Stored dataset items:

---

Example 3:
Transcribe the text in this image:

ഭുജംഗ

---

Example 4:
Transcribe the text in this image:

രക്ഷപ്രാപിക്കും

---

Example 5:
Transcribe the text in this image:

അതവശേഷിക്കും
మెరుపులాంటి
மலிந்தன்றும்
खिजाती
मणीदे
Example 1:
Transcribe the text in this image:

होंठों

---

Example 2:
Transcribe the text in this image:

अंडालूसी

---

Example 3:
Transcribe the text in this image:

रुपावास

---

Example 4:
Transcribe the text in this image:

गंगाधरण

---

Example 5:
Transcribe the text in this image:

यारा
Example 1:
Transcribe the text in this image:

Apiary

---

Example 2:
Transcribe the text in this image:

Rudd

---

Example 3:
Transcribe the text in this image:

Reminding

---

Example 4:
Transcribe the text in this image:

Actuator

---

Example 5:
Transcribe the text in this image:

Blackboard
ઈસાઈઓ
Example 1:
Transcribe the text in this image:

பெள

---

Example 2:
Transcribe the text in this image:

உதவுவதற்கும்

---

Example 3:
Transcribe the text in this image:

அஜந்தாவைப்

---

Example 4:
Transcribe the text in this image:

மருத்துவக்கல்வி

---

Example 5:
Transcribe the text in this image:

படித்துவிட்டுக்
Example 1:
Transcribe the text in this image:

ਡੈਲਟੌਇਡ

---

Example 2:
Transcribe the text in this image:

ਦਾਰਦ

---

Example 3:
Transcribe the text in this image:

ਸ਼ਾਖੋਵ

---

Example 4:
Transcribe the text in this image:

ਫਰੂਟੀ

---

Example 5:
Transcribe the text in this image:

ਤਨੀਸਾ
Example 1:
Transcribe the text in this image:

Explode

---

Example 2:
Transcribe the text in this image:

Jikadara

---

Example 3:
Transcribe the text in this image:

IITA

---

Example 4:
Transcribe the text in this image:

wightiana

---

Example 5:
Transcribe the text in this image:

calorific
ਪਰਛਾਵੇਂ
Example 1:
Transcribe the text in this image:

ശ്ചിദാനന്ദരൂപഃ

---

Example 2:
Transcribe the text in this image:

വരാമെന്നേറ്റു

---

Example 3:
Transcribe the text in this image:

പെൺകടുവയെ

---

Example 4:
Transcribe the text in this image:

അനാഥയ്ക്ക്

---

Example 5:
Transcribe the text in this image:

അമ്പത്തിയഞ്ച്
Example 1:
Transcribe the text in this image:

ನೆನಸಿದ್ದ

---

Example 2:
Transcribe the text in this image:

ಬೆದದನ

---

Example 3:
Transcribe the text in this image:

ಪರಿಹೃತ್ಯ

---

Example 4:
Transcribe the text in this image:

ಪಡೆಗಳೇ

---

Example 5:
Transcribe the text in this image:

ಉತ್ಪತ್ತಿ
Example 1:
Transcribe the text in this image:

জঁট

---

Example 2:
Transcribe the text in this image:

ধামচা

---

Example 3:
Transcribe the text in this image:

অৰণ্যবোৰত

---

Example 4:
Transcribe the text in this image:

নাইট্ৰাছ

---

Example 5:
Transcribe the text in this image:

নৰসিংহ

**Task directions:** Give back, unchanged, the stretch from the start of the material through the line that contains "மருத்துவக்கல்வி".

**Result of the task:**
---

Example 3:
Transcribe the text in this image:

ഭുജംഗ

---

Example 4:
Transcribe the text in this image:

രക്ഷപ്രാപിക്കും

---

Example 5:
Transcribe the text in this image:

അതവശേഷിക്കും
మెరుపులాంటి
மலிந்தன்றும்
खिजाती
मणीदे
Example 1:
Transcribe the text in this image:

होंठों

---

Example 2:
Transcribe the text in this image:

अंडालूसी

---

Example 3:
Transcribe the text in this image:

रुपावास

---

Example 4:
Transcribe the text in this image:

गंगाधरण

---

Example 5:
Transcribe the text in this image:

यारा
Example 1:
Transcribe the text in this image:

Apiary

---

Example 2:
Transcribe the text in this image:

Rudd

---

Example 3:
Transcribe the text in this image:

Reminding

---

Example 4:
Transcribe the text in this image:

Actuator

---

Example 5:
Transcribe the text in this image:

Blackboard
ઈસાઈઓ
Example 1:
Transcribe the text in this image:

பெள

---

Example 2:
Transcribe the text in this image:

உதவுவதற்கும்

---

Example 3:
Transcribe the text in this image:

அஜந்தாவைப்

---

Example 4:
Transcribe the text in this image:

மருத்துவக்கல்வி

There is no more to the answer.